Omar Mona A, El Hawary Rabab, Eldash Alia, Sadek Khaled M, Soliman Neveen A, Hanna Mariam Onsy F, Shawky Shereen M
Department of Clinical Pathology, Cairo University, Cairo, Egypt.
Department of Internal Medicine and Nephrology, Cairo University, Cairo, Egypt.
Lab Med. 2024 Mar 7;55(2):153-161. doi: 10.1093/labmed/lmad050.
While we strive to live with SARS-CoV-2, defining the immune response that leads to recovery rather than severe disease remains highly important.

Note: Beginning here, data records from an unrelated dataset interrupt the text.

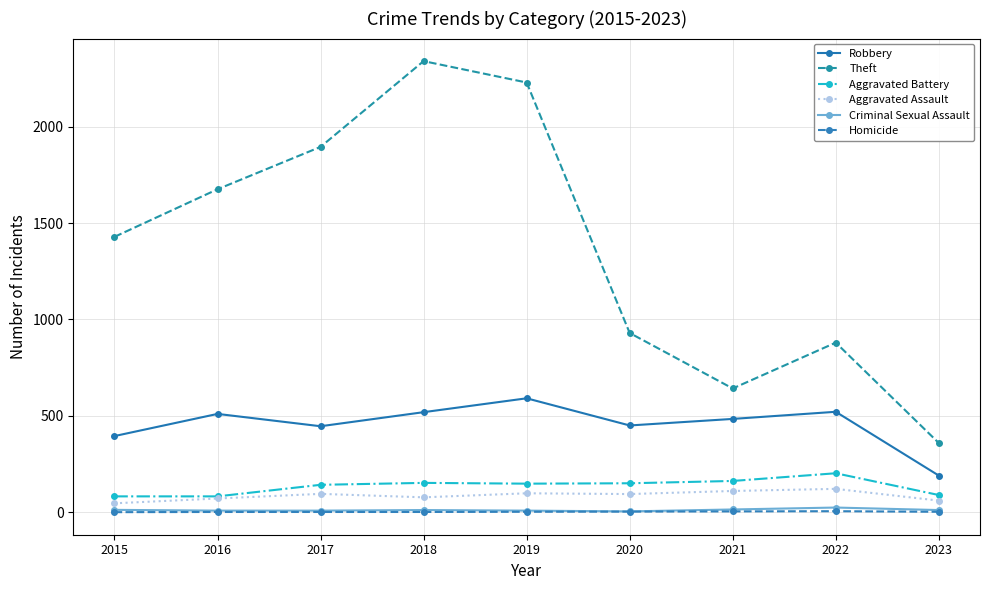

True or false: Robbery and Homicide intersect in this chart.

False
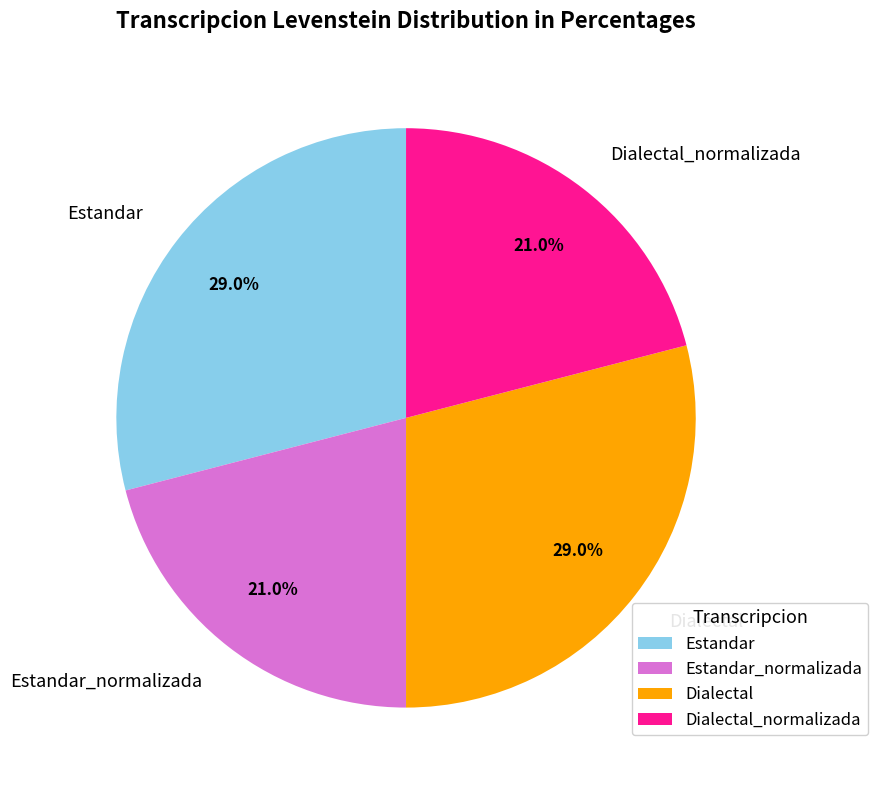

Count the number of slices in the pie.

4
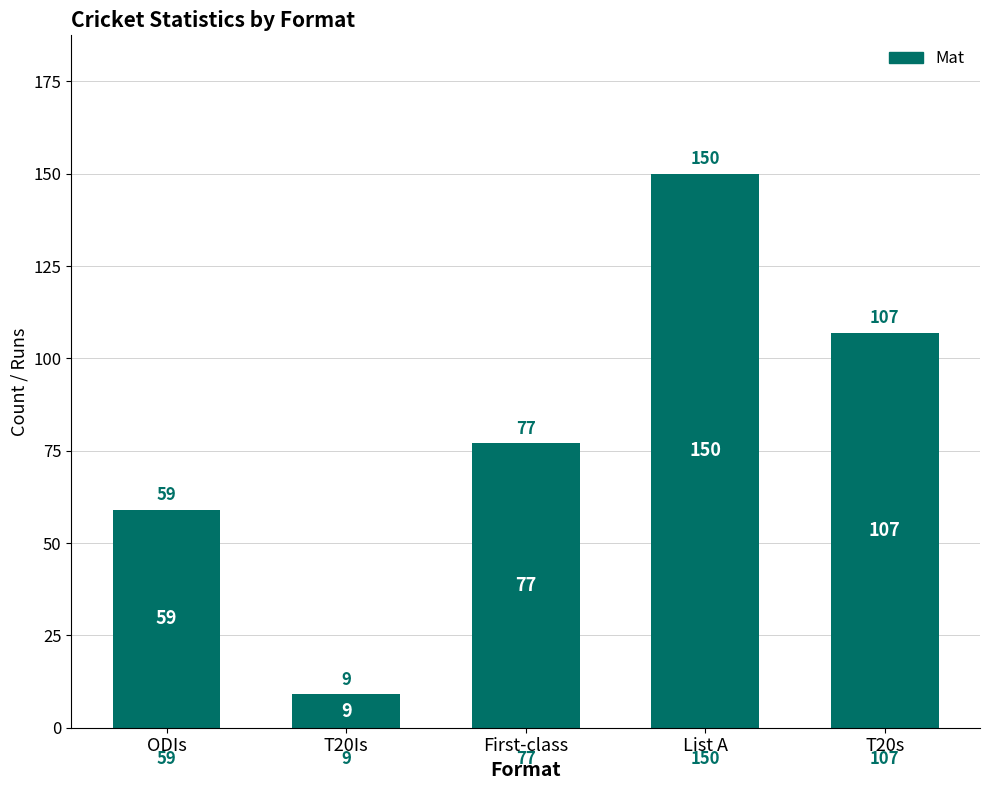

List the labels in order of value, largest first.

List A, T20s, First-class, ODIs, T20Is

COVID-19 has been associated with inflammation and a profoundly suppressed immune response.
To study myeloid-derived suppressor cells (MDSCs), which are potent immunosuppressive cells, in SARS-CoV-2 infection.
Patients with severe and critical COVID-19 showed higher frequencies of neutrophilic (PMN)-MDSCs than patients with moderate illness and control individuals (P = .005). Severe disease in individuals older and younger than 60 years was associated with distinct PMN-MDSC frequencies, being predominantly higher in patients of 60 years of age and younger (P = .004). However, both age groups showed comparable inflammatory markers. In our analysis for the prediction of poor outcome during hospitalization, MDSCs were not associated with increased risk of death. Still, patients older than 60 years of age (odds ratio [OR] = 5.625; P = .02) with preexisting medical conditions (OR = 2.818; P = .003) showed more severe disease and worse outcome. Among the immunological parameters, increased C-reactive protein (OR = 1.015; P = .04) and lymphopenia (OR = 5.958; P = .04) strongly identified patients with poor prognosis.
PMN-MDSCs are associated with disease severity in COVID-19; however, MDSC levels do not predict increased risk of death during hospitalization.
在我们努力与严重急性呼吸综合征冠状病毒2(SARS-CoV-2)共存的同时,明确导致康复而非重症疾病的免疫反应仍然至关重要。2019冠状病毒病(COVID-19)与炎症及严重受抑的免疫反应有关。
研究严重急性呼吸综合征冠状病毒2感染中具有强大免疫抑制作用的髓系来源抑制细胞(MDSC)。
与中度病情患者及对照个体相比,重型和危重型COVID-19患者的嗜中性粒细胞(PMN)-MDSC频率更高(P = 0.005)。60岁及以下和60岁以上个体的重症疾病与不同的PMN-MDSC频率相关,60岁及以下患者的频率主要更高(P = 0.004)。然而,两个年龄组的炎症标志物水平相当。在我们对住院期间不良结局预测的分析中,MDSC与死亡风险增加无关。尽管如此,但有基础疾病的60岁以上患者(比值比[OR]=5.625;P = 0.02)病情更严重,结局更差(OR = 2.818;P = 0.003)。在免疫参数中,C反应蛋白升高(OR = 1.015;P = 0.04)和淋巴细胞减少(OR = 5.958;P = 0.04)强烈提示患者预后不良。
PMN-MDSC与COVID-19疾病严重程度相关;然而,MDSC水平不能预测住院期间死亡风险增加。